I’ve always believed in the power of music.  And on Tuesday evening it brought together two very disparate groups : life sentence prisoners in a local jail, and a collection of respectable men with (probably) no more than a few speeding convictions among them. 

We were in the prison (the inmates could hardly come to us, could they?) to join forces for a choral evening: the Brue Boys, and the prison choir, Voices Unlocked. 

I found it surprisingly moving and a reminder, which as a former probation officer I really shouldn’t need, of the humanity and friendliness of so many offenders.
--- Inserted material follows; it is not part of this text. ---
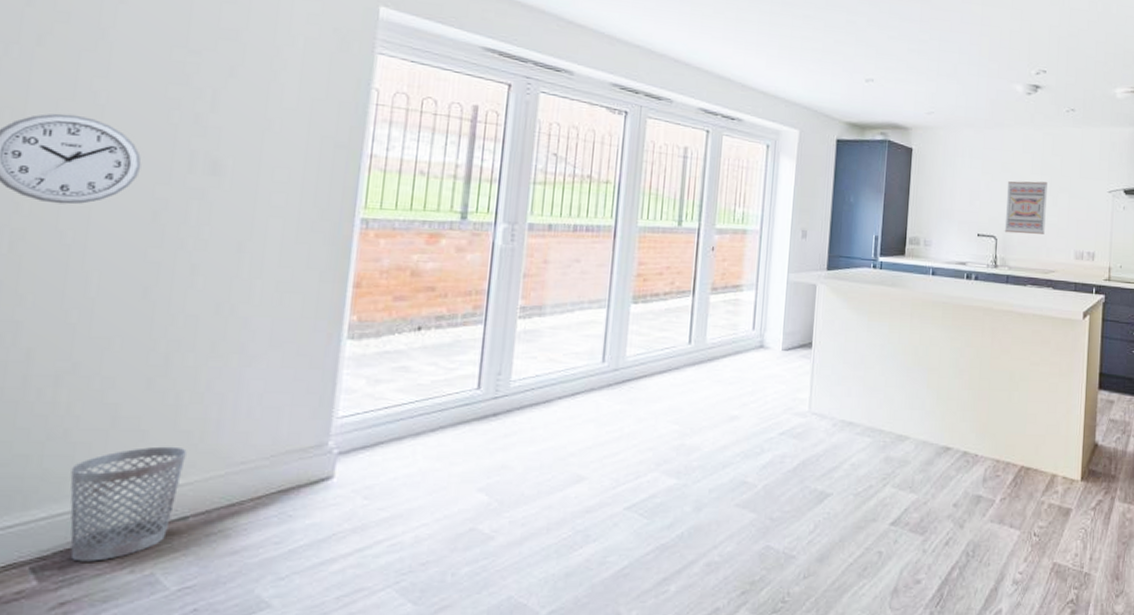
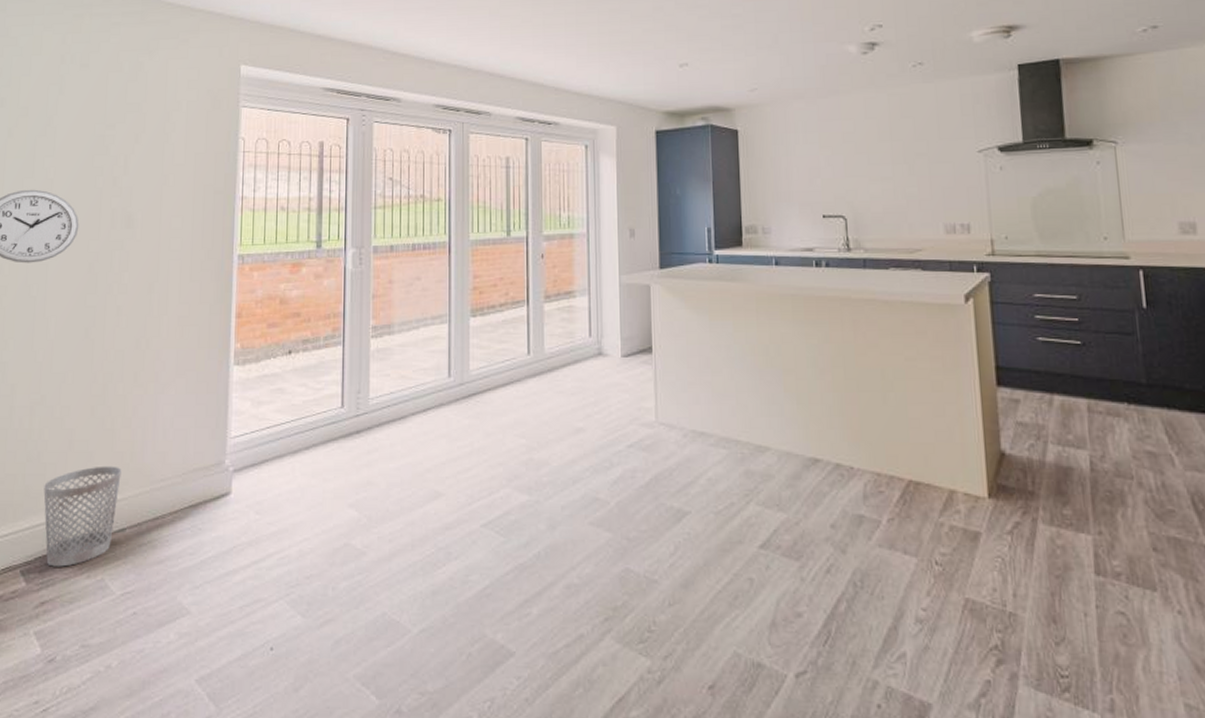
wall art: present [1004,181,1048,234] -> none [851,149,904,211]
Looking at their faces, it was hard not to wonder what they were in for, and what backgrounds they had. A couple were particularly confident and socially-skilled, which made the wondering even greater.   But many radiated that curious combination of naivety and experience : faces etched with hard living, but also with qualities that seemed almost child-like.   But perhaps that’s not surprising, given the appalling backgrounds of so many offenders, which can so often lead to emotional stunting. And personal responsibility is then pared by living in a total institution. 

But for one evening our two groups were joined in song.  It was touching just how well-received our contribution was.   One young man in the audience was beaming with pleasure, and came up afterwards to say the music had brought back good memories. And others seemed very glad of the chance just to chat over a cup of tea.

Then we went our separate ways : the lifers filed back to their wings, and we were unlocked into the street, and freedom.